Another joy is something I have wanted to do for A LONG TIME......................take one of the empty bedrooms and put pictures up on EVERY wall of JUST the grandkids. I have worked on it and worked on it, torn it down, had grandchildren help me tear it down, and try again to put it in some sort of ORDER!! This is what I have been working with for the last 2 weeks, and I kind of like what I have come up with ...............so far..............I am sure I will change it around once every few months, but it is a good start I think......................THIS MAKES ME HAPPY :)
Krystal's family


Heather's family


Tara's family


Grandpa Dale's shelf


a pillow from Tara's baby crib (27 yrs ago), this says it all. :)

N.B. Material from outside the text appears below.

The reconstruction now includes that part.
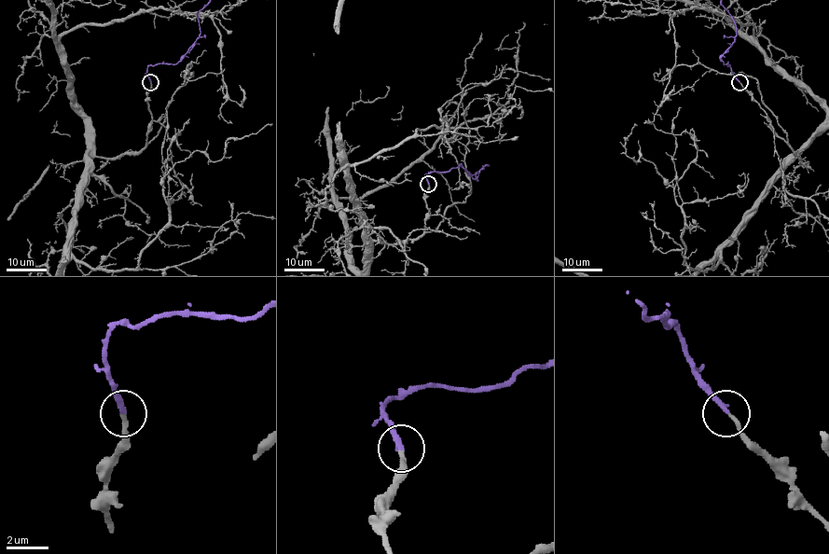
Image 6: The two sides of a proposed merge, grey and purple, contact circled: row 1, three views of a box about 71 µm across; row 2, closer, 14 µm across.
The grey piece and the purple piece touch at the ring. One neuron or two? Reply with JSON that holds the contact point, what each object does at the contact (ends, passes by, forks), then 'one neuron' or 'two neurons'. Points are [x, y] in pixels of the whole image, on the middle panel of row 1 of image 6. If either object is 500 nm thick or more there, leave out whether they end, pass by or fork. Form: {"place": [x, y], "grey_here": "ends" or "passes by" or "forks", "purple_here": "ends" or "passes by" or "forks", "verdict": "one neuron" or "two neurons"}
{"place": [428, 184], "grey_here": "ends", "purple_here": "ends", "verdict": "one neuron"}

Are you bored yet of all the things that make me happy? Good, cuz I have ONE more ;)

HOW LUCKY AM I TO HAVE YET ANOTHER BIRTHDAY!!

I joke around that I am 73 so I look better for my age , but I am just 53 on the calendar! The Relief Society does a sweet thing and puts a sign in each woman's yard on her b day. I love it.

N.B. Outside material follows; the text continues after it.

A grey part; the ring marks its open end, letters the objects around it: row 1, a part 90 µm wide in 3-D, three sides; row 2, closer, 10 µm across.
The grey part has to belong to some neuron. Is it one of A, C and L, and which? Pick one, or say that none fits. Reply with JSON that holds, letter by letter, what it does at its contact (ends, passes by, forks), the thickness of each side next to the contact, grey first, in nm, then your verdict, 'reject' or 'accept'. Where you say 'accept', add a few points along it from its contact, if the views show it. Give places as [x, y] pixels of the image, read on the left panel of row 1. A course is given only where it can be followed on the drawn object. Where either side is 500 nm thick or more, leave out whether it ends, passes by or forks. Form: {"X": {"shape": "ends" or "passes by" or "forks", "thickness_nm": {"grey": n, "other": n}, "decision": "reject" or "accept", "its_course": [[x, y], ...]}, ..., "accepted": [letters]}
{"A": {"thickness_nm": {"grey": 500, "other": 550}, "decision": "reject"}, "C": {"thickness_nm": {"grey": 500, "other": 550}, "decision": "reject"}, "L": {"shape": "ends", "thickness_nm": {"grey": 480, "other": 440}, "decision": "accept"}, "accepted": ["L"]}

This is the FEAST that Dale, Wayne and Tara grilled for me on the BBQ!





Last of all today, I want to reflect just for one more minute on what happens when I have a PET scan. This is the very expensive test that looks for cancer in your body. The first 3 I had, in 2008, 2009, and 2010, were all of my torso. They looked everywhere from the shoulders down to the mid thigh area. I wanted more.
So today, I had one from the top of my head to the bottom of my toes. I will see the Dr. on Friday to get the results. My own mother got her results of the breast cancer spread to the liver over the phone. I happened to be with her when she got the news. I decided then that the phone is not the best way to get news about cancer spreading., or metastasis, as they call it. I will go to the Dr's office, although I will tell you the truth, I don't expect to find anything. As I left the Dr's office, it was dark and gloomy and cloudy, but the Spirit took my attention to this LIGHT on the mountain. I felt peace. I felt loved.

I am grateful for Life, even with it's ups and downs, I am glad to be here!